EXERCISE BRIEF: Reproduce exactly the line that contains "water bottle [830,492,883,638]" and all lines that follow it in the records below, ending with the last one.

DATASET RECORDS:
══════════════════════════════

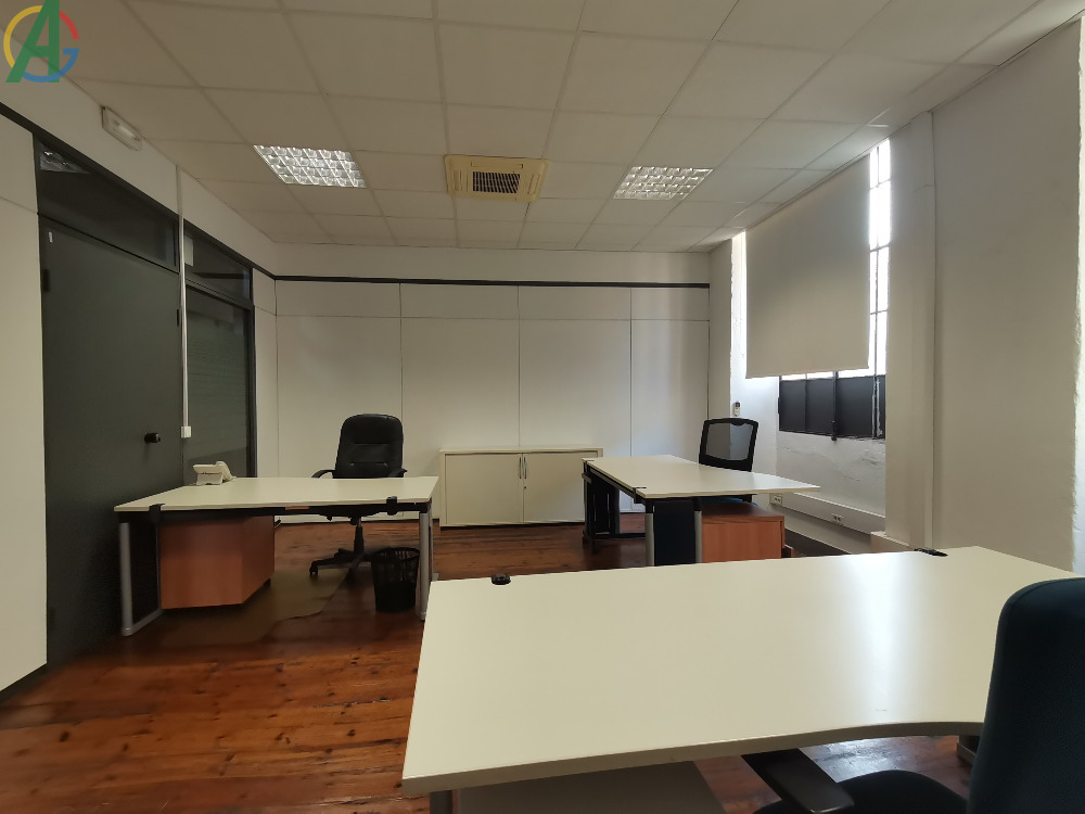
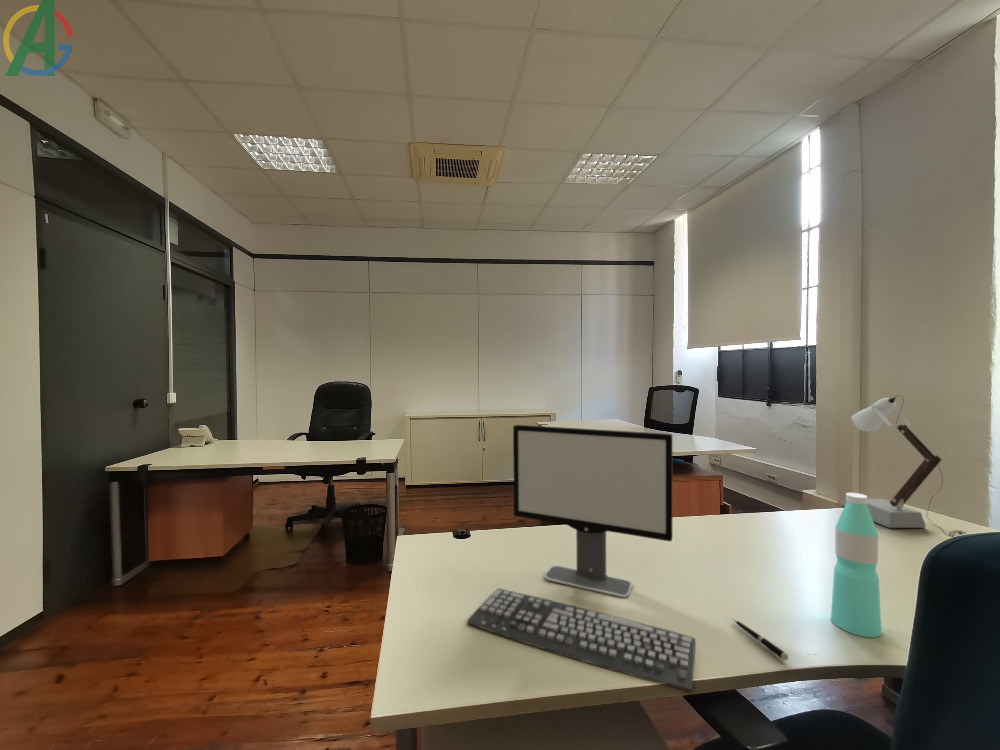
+ computer monitor [512,424,673,598]
+ desk lamp [850,394,966,538]
+ water bottle [830,492,883,638]
+ keyboard [466,587,696,692]
+ pen [731,617,789,661]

══════════════════════════════

ANSWER TO THIS EXERCISE:
+ water bottle [830,492,883,638]
+ keyboard [466,587,696,692]
+ pen [731,617,789,661]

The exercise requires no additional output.